In working with our own reports, we have found most pages with these status codes to load fine:

  • 307 (a type of redirect, similar to the 301 code we ignore by default)
  • 308 (a type of redirect, similar to the 302 code we ignore by default)
  • 405

For now, we are including these codes in all reports. If you find that these--or any other error codes--consistently are things you want to ignore, contact us and let us know--we'd be happy to add some more ignore options!

External link has 404 code but loads fine for me

Most of us are trained that a 404 page is an error, so these are often the status codes we prioritize first when reviewing a report.

But there are cases where some external links throw a 404 code in the report but seem to load fine for you when you check them.

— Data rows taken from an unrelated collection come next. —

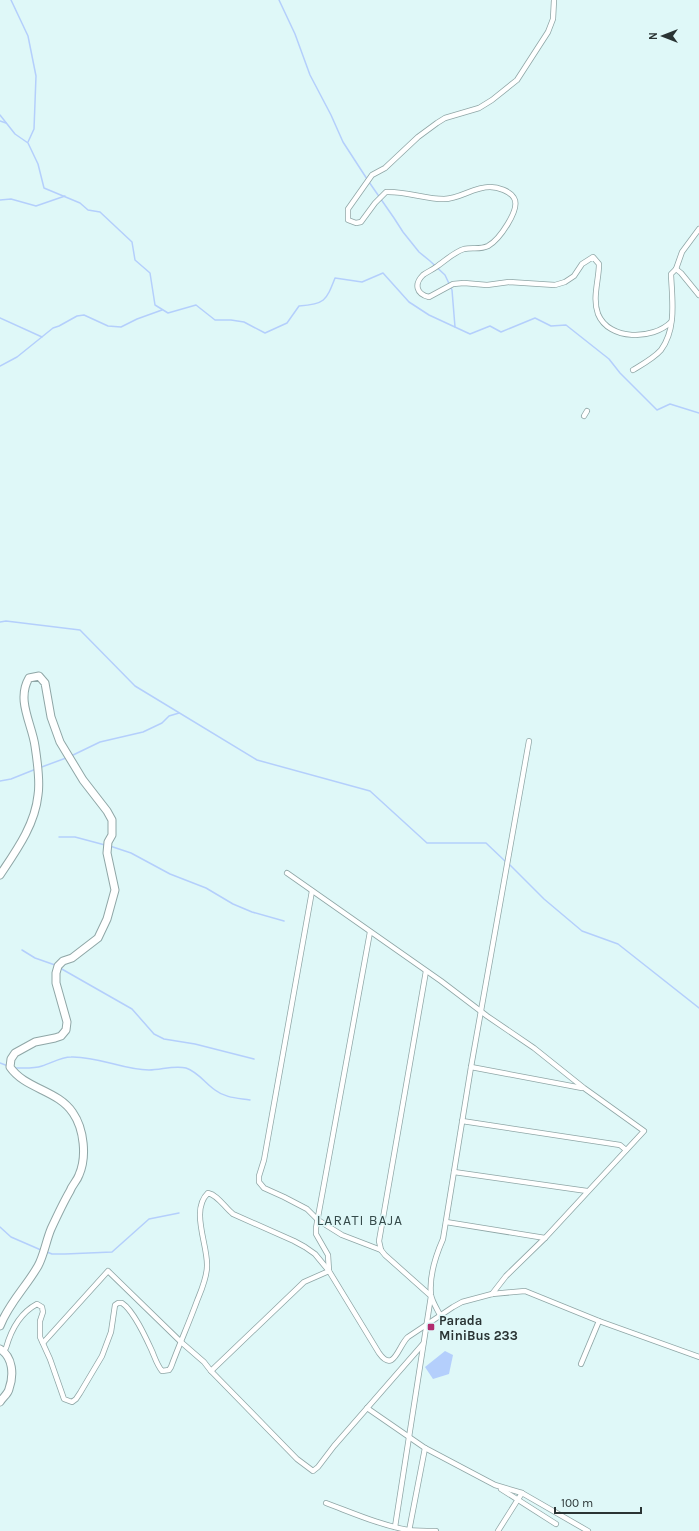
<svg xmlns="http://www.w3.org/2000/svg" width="699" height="1531" font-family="Karla,sans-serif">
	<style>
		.water { fill: #b4cffc }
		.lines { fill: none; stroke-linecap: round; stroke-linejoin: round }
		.stream { stroke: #b4cffc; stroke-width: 1.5 }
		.street-casing { stroke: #8fa6a6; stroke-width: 6 }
		.secondary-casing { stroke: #8fa6a6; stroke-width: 9 }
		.street { stroke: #fff; stroke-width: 4.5 }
		.secondary { stroke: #fff; stroke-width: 7 }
		.poi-dot { fill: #b12b6f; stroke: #dff8f8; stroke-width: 1.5 }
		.labels { text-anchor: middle; stroke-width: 3; stroke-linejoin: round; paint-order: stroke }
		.poi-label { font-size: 13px; font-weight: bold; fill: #2a3434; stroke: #dff8f8; text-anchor: start }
		.neighbourhood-label { font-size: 14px; letter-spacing: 1px; fill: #354a4a; stroke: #dff8f8 }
	</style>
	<rect width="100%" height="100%" fill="#dff8f8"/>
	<path class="water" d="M 445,1351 L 453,1355 L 449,1374 L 433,1379 L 425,1367 Z"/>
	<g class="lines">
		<g class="stream">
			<path d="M 11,0 L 28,36 L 36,76 L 34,129 L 28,142"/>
			<path d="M 279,0 L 295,34 L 310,75 L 331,115 L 343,142 L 367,179"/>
			<path d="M 0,115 L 15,134 L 28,143 L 38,164 L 44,188 L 80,203 L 88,210 L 100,212 L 132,242 L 135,260 L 150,273 L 155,305 L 168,313 L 196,305 L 215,320 L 231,320 L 244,322 L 265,333 L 287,323 L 299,306 C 325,304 326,301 335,278 L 362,282 L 383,273 L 409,302 L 429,315 L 470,334 L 490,326 L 501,332 L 535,318 L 551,326 L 566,325 L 609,359 L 620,373 L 657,410 L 670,404 L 699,413"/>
			<path d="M 0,121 L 6,123"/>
			<path d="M 369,182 L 394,218 L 403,232 L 419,252 L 430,261 L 445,275 L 452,290 L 455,327"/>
			<path d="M 0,200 L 11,199 L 36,206 L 65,196"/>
			<path d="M 0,318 L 42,337"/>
			<path d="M 0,366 L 17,357 L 53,328 L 59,326 L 77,316 L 84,315 L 108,326 L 121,327 L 137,319 L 162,310"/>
			<path d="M 0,622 L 6,621 L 80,630 L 135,686 L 257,760 L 370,791 L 427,843 L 486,843 L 506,862"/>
			<path d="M 71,756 L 100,742 L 143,732 L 162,723 L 169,716 L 179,713"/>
			<path d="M 39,768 L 66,758"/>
			<path d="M 0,781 L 11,779 L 36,769"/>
			<path d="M 59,837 L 75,837 L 105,845"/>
			<path d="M 110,846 L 131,853 L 170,874 L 206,888 L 233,904 L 252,912 L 284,921"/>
			<path d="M 509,864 L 544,899 L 582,931 L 618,944 L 699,1008"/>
			<path d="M 22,950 L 35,958 L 55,965"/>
			<path d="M 60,968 L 132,1009 L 154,1034 L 164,1039 L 195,1044 L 254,1059"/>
			<path d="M 0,1063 L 8,1066"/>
			<path d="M 15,1068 C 24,1068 33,1069 42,1066 C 52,1063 61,1057 71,1057 C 98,1056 123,1070 149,1070 C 161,1070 174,1065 186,1068 C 198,1072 205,1083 215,1090 C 225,1098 238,1098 250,1100"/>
			<path d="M 0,1227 L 11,1237 L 41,1250"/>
			<path d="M 47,1252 L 52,1254 L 65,1254 L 112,1252 L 149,1219 L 179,1213"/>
		</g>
		<g class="street-casing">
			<g id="street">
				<path d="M 554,0 L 553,19 L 548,32 L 517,80 L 492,100 L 479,108 L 445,118 L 437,123 L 418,137 L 385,168 L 372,175 L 348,209 L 348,220 L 356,223 L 361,222 L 375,203 L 386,192 C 406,191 424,199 444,199 C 460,199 473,187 490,187 C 498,187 510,191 514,198 C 521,209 499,240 488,246 C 480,250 472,247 464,249 C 454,252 445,261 436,267 C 432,270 427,272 423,275 C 414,284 416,294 429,297 L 453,284 L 464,283 L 487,285 L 509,282 L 555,285 L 565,282 L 574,276 L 582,264 L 593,257 L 599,264 C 599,280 592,298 598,314 C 609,341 653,340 671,322"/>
				<path d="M 676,269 L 681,273 L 699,295"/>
				<path d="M 633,370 C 643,364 654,358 661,350 C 677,328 672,299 671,274 L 676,269 L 682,252 L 699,229"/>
				<path d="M 584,416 L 587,411"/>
				<path d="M 287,873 L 441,981 L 487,1016 L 534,1048 L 584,1088 L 644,1131 L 545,1238 L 506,1276 L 492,1294"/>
				<path d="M 312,891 L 264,1160 L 259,1176 L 259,1182 L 264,1188 L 284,1197 L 307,1209 L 318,1220 L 342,1235 L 381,1250"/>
				<path d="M 471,1067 L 582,1088"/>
				<path d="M 462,1121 L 620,1145 L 626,1150"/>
				<path d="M 454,1172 L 587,1191"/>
				<path d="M 446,1222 L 545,1238"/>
				<path d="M 440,1315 C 437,1309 432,1301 431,1295 C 429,1277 436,1255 443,1239 L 471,1067 L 529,741"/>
				<path d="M 43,1343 L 108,1271 L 181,1342 L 204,1362 L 211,1371 L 297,1459 L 313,1471 L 318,1467 L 334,1446 L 423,1344"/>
				<path d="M 3,1351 L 6,1348 C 11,1330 20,1313 37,1304 L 42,1307 L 43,1312 L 40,1321 L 40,1337 L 50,1359 L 64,1399 L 72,1402 L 76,1399 L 80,1393 L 102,1356 L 111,1332 L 115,1305 L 118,1303 L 122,1303 C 134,1311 146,1338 152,1351 C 155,1358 157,1365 162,1371 L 169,1370 L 171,1367 C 179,1345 189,1323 197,1301 C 201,1291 207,1278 207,1266 C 208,1245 190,1210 208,1193 C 218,1195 225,1208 233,1214 L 294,1241 L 305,1247 L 315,1254 L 329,1271 L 379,1353 C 394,1374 398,1346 408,1337 L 453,1307 L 462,1302 L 492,1294 L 525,1291 L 599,1321 L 699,1357"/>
				<path d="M 581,1364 L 599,1321"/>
				<path d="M 211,1371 L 304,1282 L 329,1271 L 328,1255 L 316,1234 L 316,1228 L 370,932"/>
				<path d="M 367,1408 L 425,1448 L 495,1485 L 522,1493 L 588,1531"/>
				<path d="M 501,1489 L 556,1524"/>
				<path d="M 326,1503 C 353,1513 380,1525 408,1530 C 417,1531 427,1531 436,1531"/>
				<path d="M 395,1527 L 431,1296 L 385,1255 L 381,1250 L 379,1241 L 426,971"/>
				<path d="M 409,1531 L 425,1448"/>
				<path d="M 498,1531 L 522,1493"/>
			</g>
		</g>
		<g class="secondary-casing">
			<g id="secondary">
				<path d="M 0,875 C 16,851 35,825 38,795 C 40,783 37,759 35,746 C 32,724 16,700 29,678 L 39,676 L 45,683 L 51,717 L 60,742 L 83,780 L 107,811 L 112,820 L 112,835 L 108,842 L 107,853 L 115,890 L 107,919 L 98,938 L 72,958 L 63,961 L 58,966 L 56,973 L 56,983 L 67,1022 L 66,1030 L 61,1036 L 55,1038 L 35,1042 L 15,1053 L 11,1059 L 10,1067 C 25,1089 58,1090 73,1113 C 84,1129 87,1157 79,1175 C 77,1181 72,1185 70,1191 C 63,1203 57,1216 51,1229 C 46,1241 44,1255 38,1266 C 26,1287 9,1303 0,1326"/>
				<path d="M 0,1349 C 13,1357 14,1375 9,1389 C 8,1394 3,1397 0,1402"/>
			</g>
		</g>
		<use href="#street" class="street"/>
		<use href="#secondary" class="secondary"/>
	</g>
	<rect class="poi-dot" x="427" y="1323" width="8" height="8" rx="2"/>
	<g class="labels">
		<g class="poi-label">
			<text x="439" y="1325">Parada<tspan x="439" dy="15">MiniBus 233</tspan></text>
		</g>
		<g class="neighbourhood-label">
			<text x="360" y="1225">LARATI BAJA</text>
		</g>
	</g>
	<g transform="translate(663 36) rotate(270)" stroke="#dff8f8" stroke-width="3" paint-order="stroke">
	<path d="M0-3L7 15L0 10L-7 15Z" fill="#2a3434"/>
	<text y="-6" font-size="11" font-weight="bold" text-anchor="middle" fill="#2a3434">N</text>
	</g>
	<path d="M555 1507v6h86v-6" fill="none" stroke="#2a3434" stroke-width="2"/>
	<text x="561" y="1507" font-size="12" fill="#2a3434" stroke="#dff8f8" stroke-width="3" paint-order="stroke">100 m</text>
</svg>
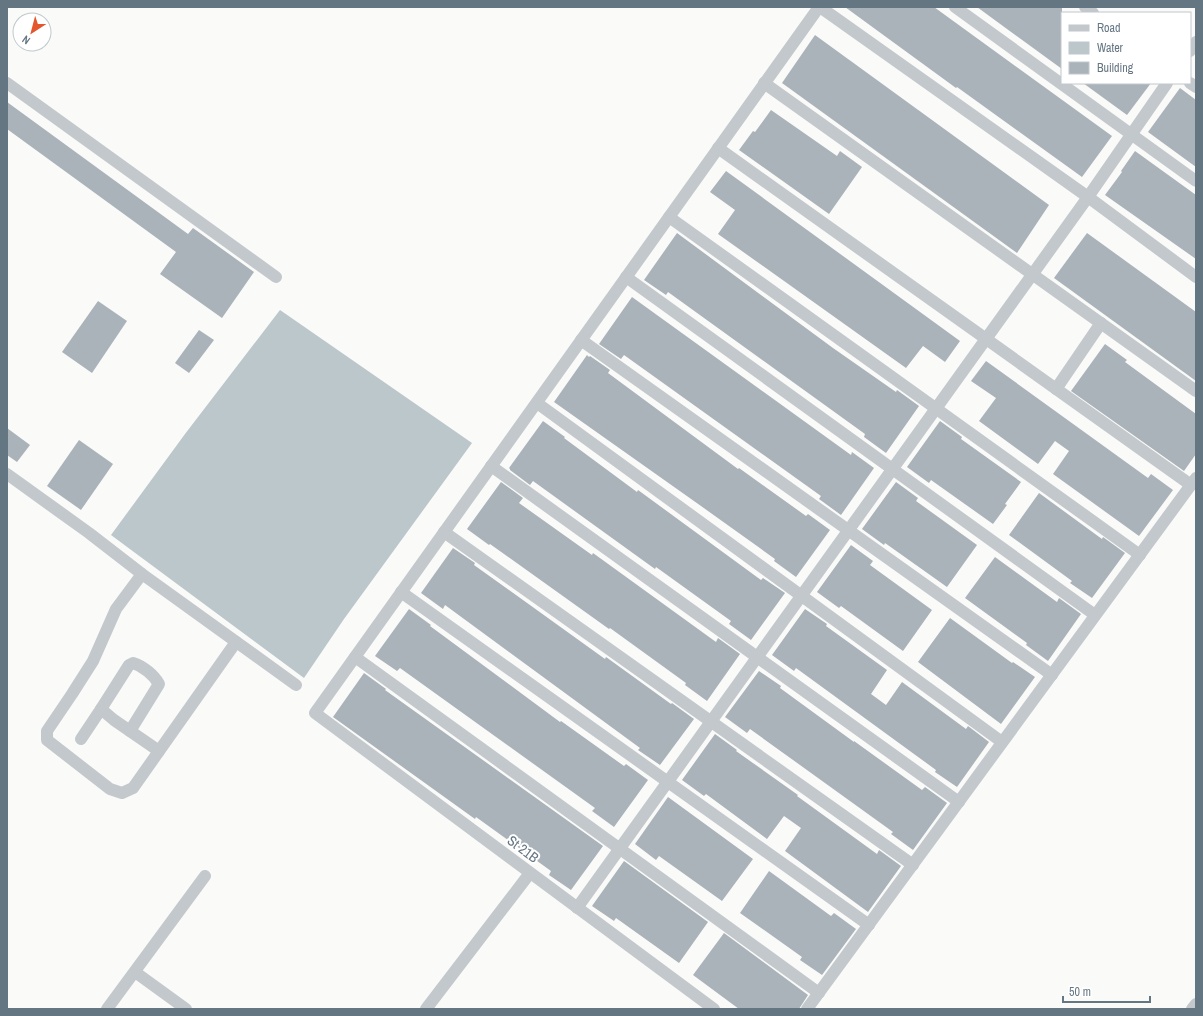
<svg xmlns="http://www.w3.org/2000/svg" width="1203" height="1016" font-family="'Archivo Narrow',sans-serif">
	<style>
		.water { fill: #bbc7cb }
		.building { fill: #aab3b9 }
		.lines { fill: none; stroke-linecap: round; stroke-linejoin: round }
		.street { stroke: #c3c8cc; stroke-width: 12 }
		.labels { text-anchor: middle; stroke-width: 4; stroke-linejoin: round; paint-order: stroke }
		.street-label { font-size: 14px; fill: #657683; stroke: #fff }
	</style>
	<rect width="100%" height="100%" fill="#fafaf8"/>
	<!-- water -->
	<polygon class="water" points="280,310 472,443 344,619 304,678 111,535 185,434"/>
	<!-- building -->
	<g class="building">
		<polygon points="845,7 934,7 1112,136 1082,177 957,87 956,88"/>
		<polygon points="977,7 1062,7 1062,69 1007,29"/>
		<polygon points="815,35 1049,205 1017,253 782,83"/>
		<polygon points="1083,83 1151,83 1127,115"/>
		<polygon points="1180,88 1196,100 1196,167 1148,132"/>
		<polygon points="7,102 188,234 193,228 254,272 222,318 160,274 176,252 7,129"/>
		<polygon points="771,110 837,156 840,151 862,167 829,214 739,150 753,131 755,132"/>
		<polygon points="1135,151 1196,195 1196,259 1105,195 1122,172 1121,171"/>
		<polygon points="726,171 960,341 945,362 923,346 906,368 718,234 735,210 710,192"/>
		<polygon points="677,233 833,348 896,392 897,390 919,406 886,453 864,437 865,434 668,292 666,295 644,280"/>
		<polygon points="1087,233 1196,312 1196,381 1054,278"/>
		<polygon points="632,297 851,455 852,452 874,468 841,515 819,499 821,496 624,355 621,359 599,344"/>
		<polygon points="98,301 127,321 92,373 62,352"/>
		<polygon points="199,330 214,340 189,373 175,363"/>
		<polygon points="1105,344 1127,360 1125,362 1196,414 1196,454 1184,471 1071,391"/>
		<polygon points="587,355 589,357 590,356 610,370 608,373 738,469 739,468 806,516 808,514 830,530 796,577 774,561 775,559 701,506 554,402"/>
		<polygon points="986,361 1148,478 1151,474 1173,490 1139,536 1053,474 1069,451 1055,441 1038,464 979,421 996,398 971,381"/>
		<polygon points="543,421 565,437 564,438 637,492 638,490 761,580 763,578 785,593 751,640 729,624 731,621 656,567 655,569 533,481 530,485 510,470 510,469 509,468"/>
		<polygon points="940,421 962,437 961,439 1021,482 1005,504 1007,505 993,524 931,480 929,483 907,467"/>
		<polygon points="7,428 30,445 17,462 7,455"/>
		<polygon points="79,440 113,464 81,510 47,486"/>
		<polygon points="501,482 523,498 519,503 592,555 593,553 716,642 718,638 740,654 707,701 685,685 686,683 610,628 609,629 490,544 489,545 467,529"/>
		<polygon points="896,482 918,498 916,501 977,545 947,587 885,543 884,545 862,529"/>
		<polygon points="1039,493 1102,539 1103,537 1125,553 1092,598 1070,583 1072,581 1009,535"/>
		<polygon points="851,545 873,561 870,565 932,610 903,651 841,606 839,608 817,592"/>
		<polygon points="453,548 475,563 474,565 548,618 605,659 606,657 671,704 672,703 694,719 660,765 638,750 640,748 445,605 443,609 421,593"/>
		<polygon points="995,557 1057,602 1059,598 1081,614 1048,661 1026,645 1027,643 965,598"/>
		<polygon points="409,609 431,625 430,626 560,722 561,721 624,766 626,764 648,780 614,827 592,811 595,808 400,668 397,671 375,656"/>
		<polygon points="805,609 827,624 826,626 887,670 871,694 886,705 902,682 966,729 968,726 989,742 957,787 935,772 936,770 796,668 794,671 772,655"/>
		<polygon points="950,618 1012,663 1013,662 1035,677 1001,724 918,662"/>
		<polygon points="759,671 781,686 780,688 854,742 854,741 922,790 925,787 947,803 913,850 891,834 893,832 750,729 747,733 725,717"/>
		<polygon points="364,673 386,689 385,690 603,846 571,890 549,875 551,871 476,817 475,819 333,717"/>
		<polygon points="715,734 737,750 736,751 798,795 797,796 877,854 879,850 901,866 868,912 785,851 801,828 784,816 767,839 706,794 704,796 682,780"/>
		<polygon points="668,797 753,859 722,901 659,856 656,860 635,844"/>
		<polygon points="624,861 708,922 679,963 616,918 614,921 592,906"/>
		<polygon points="769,871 831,916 834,913 856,929 822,975 800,960 802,957 740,913"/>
		<polygon points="724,933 808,995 799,1009 739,1009 693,975"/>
	</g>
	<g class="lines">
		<!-- street -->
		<g class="street">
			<polyline points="820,7 1088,197 1196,277"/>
			<polyline points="955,7 1196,181"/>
			<polyline points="1085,7 1093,13"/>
			<polyline points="1190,51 1196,42"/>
			<polyline points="7,83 276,277"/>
			<polyline points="764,83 1196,391"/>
			<polyline points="1190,83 1196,87"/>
			<polyline points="718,148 1191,485"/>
			<polyline points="669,217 1140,555"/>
			<polyline points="626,277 1095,615"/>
			<polyline points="581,340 1052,675"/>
			<polyline points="1056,389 1101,323"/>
			<polyline points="537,403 1002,742"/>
			<polyline points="491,466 959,802"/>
			<polyline points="7,474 89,533 142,574 296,685"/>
			<polyline points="444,532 913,865"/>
			<polyline points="142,574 116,609 93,661 72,694 47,731 47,740 110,789 122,793 133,788 236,642"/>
			<polyline points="401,592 869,925"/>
			<polyline points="355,657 819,993"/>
			<polyline points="101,709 114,720 159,751"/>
			<path d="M81 739 101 709 129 665 133 663C143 666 154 675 159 684L130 731"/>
			<polyline points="577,908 1088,197 1167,83"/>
			<polyline points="135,972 186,1009"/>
			<polyline points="107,1009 205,876"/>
			<polyline points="426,1009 530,873"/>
			<polyline points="714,1009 315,713 819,7"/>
			<polyline points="807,1009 1196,478"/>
			<polyline points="1192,1009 1196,1004"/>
		</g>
	</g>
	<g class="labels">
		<!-- street labels -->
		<g class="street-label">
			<text transform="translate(523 849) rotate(37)" y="5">St 21B</text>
		</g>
	</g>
	<!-- border -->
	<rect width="1203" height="1016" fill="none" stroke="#657683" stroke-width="16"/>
	<!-- legend -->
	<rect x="1061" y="12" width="130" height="72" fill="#ffffff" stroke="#c1c8cd"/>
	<rect x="1069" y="25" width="20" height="6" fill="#c3c8cc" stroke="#c1c8cd"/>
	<text x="1097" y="32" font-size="12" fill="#657683">Road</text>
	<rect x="1069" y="42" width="20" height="12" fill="#bbc7cb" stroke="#c1c8cd"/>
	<text x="1097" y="52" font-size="12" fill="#657683">Water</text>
	<rect x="1069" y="62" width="20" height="12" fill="#aab3b9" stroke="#c1c8cd"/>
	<text x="1097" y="72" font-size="12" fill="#657683">Building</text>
	<!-- north arrow -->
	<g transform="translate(32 32) rotate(216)"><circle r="19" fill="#ffffff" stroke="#c1c8cd"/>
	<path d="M0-3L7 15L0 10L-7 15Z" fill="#e4572e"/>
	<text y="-6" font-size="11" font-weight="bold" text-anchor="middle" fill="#657683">N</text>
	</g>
	<!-- scale -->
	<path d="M1063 996v6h87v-6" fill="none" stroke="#657683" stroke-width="2"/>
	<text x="1069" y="996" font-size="12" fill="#657683" stroke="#ffffff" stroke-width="3" paint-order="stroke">50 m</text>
</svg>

What's going on?

This can happen for a few different reasons:

  • Our Broken Link Checker will only wait 5 seconds when it's checking a URL. If it doesn't get a response within 5 seconds, it will log the URL as a 404 and move on. We do this to try to keep the reports from taking a long time to generate. So if the page loads for you--but it loads slowly--that can be the issue.
  • Try testing the URL in an Incognito or Private window. Sometimes, you have accepted a security risk (such as an expired SSL certificate) or otherwise saved a cookie that makes a resource available. Incognito or Private browser windows don't allow cookies, so they should give you the cleanest slate to test with.
  • External links are very much at the mercy of availability at the exact time the report was run. If the server the page or resource is hosted on had a small blip, it might trigger a 404 in our report but open just fine.
  • Like LinkedIn, the provider who hosts that site might not like automated link checkers and may throw 404s on perfectly valid resources just because they can. We've noticed this with a lot of the Google documentation we link to, all of which loads perfectly fine to a human browser, for example.

Who can run the Broken Links Report?

Our default Editor and Writer roles have permission to generate the Broken Links Report. If you're using a custom author role, that role must have the Tools Permission to Run Broken Links Report.